Refiriéndose a esas circunstancias, decía:

-Iba con Barsut como un condenado a muerte marcha hacia el paraje de la ejecución, abandonada toda su fuerza; con una sensación persistente, la del vacío ocupando los intersti­cios de mis entrañas.

«Barsut a su vez estaba ceñudo; yo comprendía que él allí, sentado junto a la venta­nilla, con el codo apoyado en el pasamano, acumulaba furores para descargarlos contra el invisible enemigo que su instinto le advertía estaba oculto en la quinta de Témperley».

Erdosain continuó:

-A momentos me decía lo curioso que hubiera resultado para los otros pasajeros el saber que esos dos hombres, hundidos en el acolchado de cuero de los asientos, eran: uno el próximo asesino y el otro su víctima.

«Y sin embargo, todo continuaba lo mismo; el sol luda allá en los campos: habíamos dejado atrás los frigoríficos, las fábricas de estearina y jabón, las fundiciones de vidrio y de hierro, los bretes con el vacuno oliendo los postes, las avenidas a pavimentar con sus llanuras

manchadas de yeso y de surcos. Y ahora comenzaba, traspuesto Lanús, el siniestro espectá­culo de Remedios de Escalada, monstruosos talleres de ladrillo rojo y sus bocazas negras, bajo cuyos arcos maniobraban las locomotoras, y a lo lejos, en las entrevias, se veían cuadri­llas de desdichados apaleando grava o transportando durmientes.

«Más allá, entre una raquítica vegetación de plátanos intoxicados por el hollín y los hedores del petróleo, cruzaba la senda oblicua de los chalets rojos para los empleados de la empresa, con sus jardincitos minúsculos, sus persianas ennegrecidas por el humo y los cami­nos sembrados de escoria y carbonilla».

Barsut iba ensimismado. Erdosain, para explicar el exacto término, se dejaba estar. Si en aquel momento hubiera visto un convoy avanzando por la línea en sentido contrario, no hubiera pestañeado, tan indiferente le era la vida o la muerte.
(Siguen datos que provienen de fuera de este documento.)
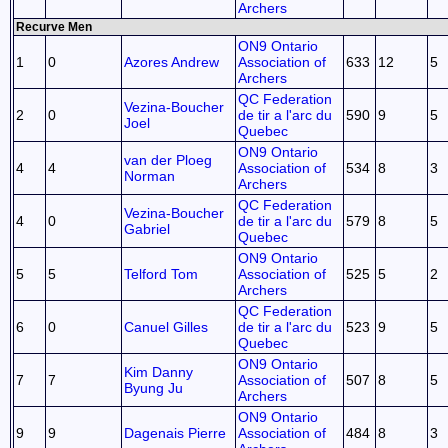
Archers
Recurve Men
ON9 Ontario
1
0
Azores Andrew
Association of
633
12
5
Archers
QC Federation
Vezina-Boucher
2
0
de tir a l'arc du
590
9
5
Joel
Quebec
ON9 Ontario
van der Ploeg
4
4
Association of
534
8
3
Norman
Archers
QC Federation
Vezina-Boucher
4
0
de tir a l'arc du
579
8
5
Gabriel
Quebec
ON9 Ontario
5
5
Telford Tom
Association of
525
5
2
Archers
QC Federation
6
0
Canuel Gilles
de tir a l'arc du
523
9
5
Quebec
ON9 Ontario
Kim Danny
7
7
Association of
507
8
5
Byung Ju
Archers
ON9 Ontario
9
9
Dagenais Pierre
Association of
484
8
3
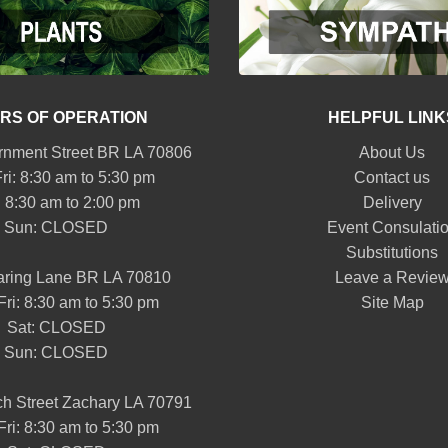
RS OF OPERATION
HELPFUL LINK
nment Street BR LA 70806
About Us
ri: 8:30 am to 5:30 pm
Contact us
: 8:30 am to 2:00 pm
Delivery
Sun: CLOSED
Event Consulati
Substitutions
aring Lane BR LA 70810
Leave a Revie
Fri: 8:30 am to 5:30 pm
Site Map
Sat: CLOSED
Sun: CLOSED
h Street Zachary LA 70791
Fri: 8:30 am to 5:30 pm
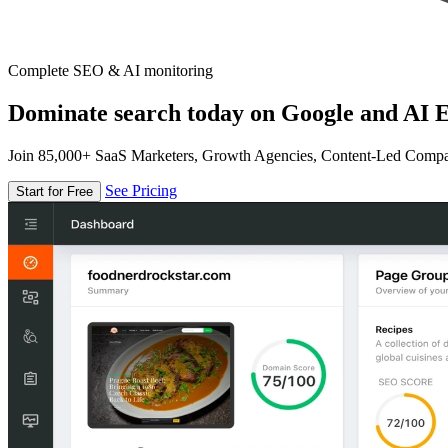
Complete SEO & AI monitoring
Dominate search today on Google and AI E
Join 85,000+ SaaS Marketers, Growth Agencies, Content-Led Comp
See Pricing
Start for Free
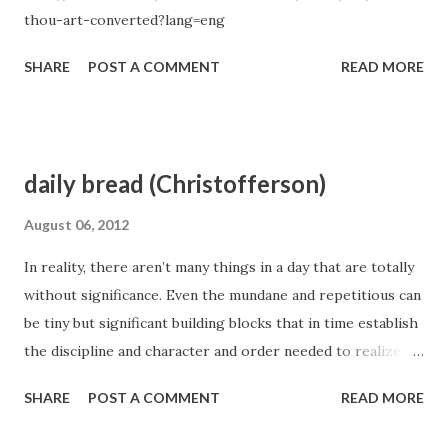
thou-art-converted?lang=eng
SHARE
POST A COMMENT
READ MORE
daily bread (Christofferson)
August 06, 2012
In reality, there aren’t many things in a day that are totally
without significance. Even the mundane and repetitious can
be tiny but significant building blocks that in time establish
the discipline and character and order needed to realize
our plans and dreams. Therefore, as you ask in prayer for
SHARE
POST A COMMENT
READ MORE
your daily bread, consider thoughtfully your needs—both
what you may lack and what you must protect against. As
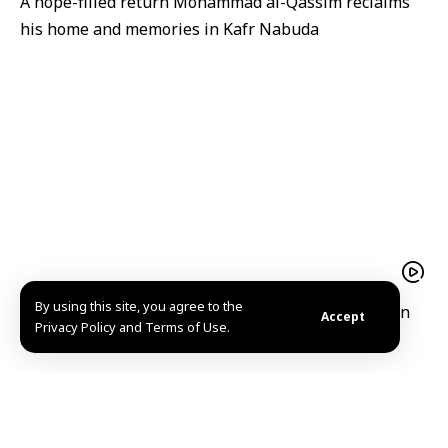
A hope-filled return Mohammad al-Qassim reclaims
his home and memories in Kafr Nabuda
By using this site, you agree to the
President Ahmad al-Sharaa receives Iraqi Kurdistan
Accept
Privacy Policy and Terms of Use.
Region President Barzani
Así transcurrió el viaje. Cuando llegaron a Témperley, Barsut se sacudió como si despertara escalofriado de un sueño penoso, y se limitó a decir:

-¿Por dónde es?

Erdosain extendió el brazo, señalando vagamente la distancia que debía caminar, y Barsut siguió el rumbo.

Ahora cruzaban en silencio las calles hacia la quinta del Astrólogo.
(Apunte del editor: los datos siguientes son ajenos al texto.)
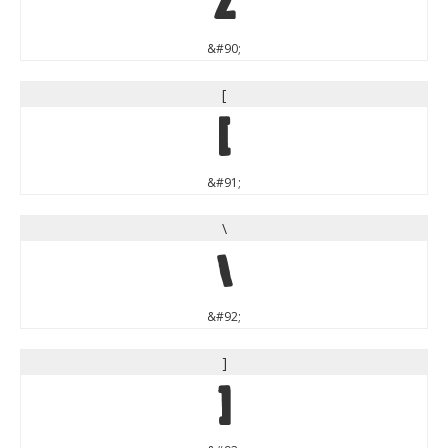
Z
&#90;
[
[
&#91;
\
\
&#92;
]
]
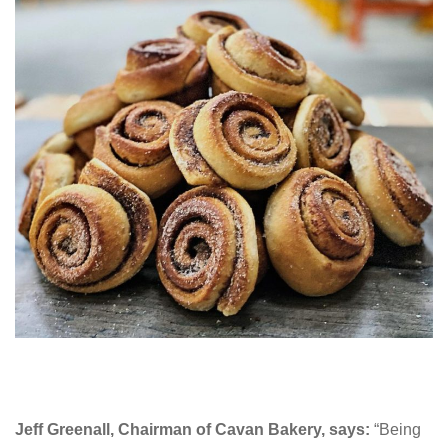
Jeff Greenall, Chairman of Cavan Bakery, says:
“Being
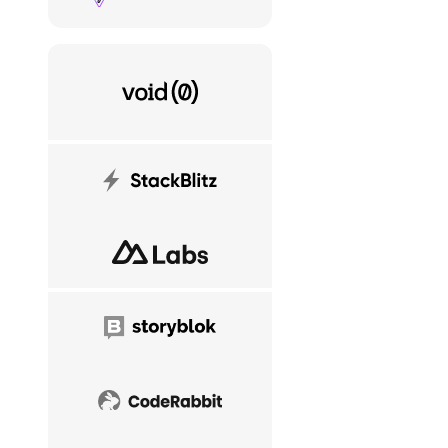
VoidZero
StackBlitz
NuxtLabs
Storyblok
CodeRabbit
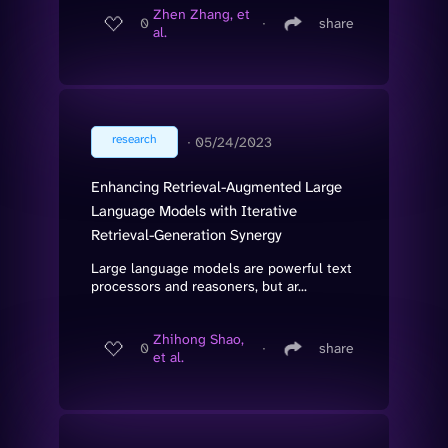
Zhen Zhang, et
0
∙
share
al.
research
∙
05/24/2023
Enhancing Retrieval-Augmented Large
Language Models with Iterative
Retrieval-Generation Synergy
Large language models are powerful text
processors and reasoners, but ar...
Zhihong Shao,
0
∙
share
et al.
Caía el tierno azul de la mañana en los bardales de las calles oblicuas.

Tallos, pasteles de todos los verdes y árboles, creaban informes edificios vegetales, crestados por penachos flexibles y bifurcados por laberintos de leñosidades rojas. Esto bajo el aire que ondulaba suavemente, de forma tal, que esas fantásticas construcciones del botá­nico azar parecían flotar en una atmósfera de oro, que tenía la lucidez vitrea de un cristal cóncavo, reteniendo en su esfericidad el profundo hedor de la tierra.

-Linda la mañana -dijo Barsut.

Y ya no hablaron más hasta llegar al frente de la quinta.

-Aquí es -dijo Erdosain.

Barsut dio un salto atrás y mirándolo con una agudeza increíble, exclamó:

-¿Y cómo sabes que es aquí, si no hay número?

Comentando más tarde esta incidencia, Erdosain decía:

«Puede afirmarse que hay un instinto del crimen, un instinto que le permite a uno mentir instantáneamente sin temor a incurrir en contradicciones, un instinto que es como el impulso de conservación y que en el momento más agudo de la lucha le permite encontrar recursos de salvación casi inverosímiles».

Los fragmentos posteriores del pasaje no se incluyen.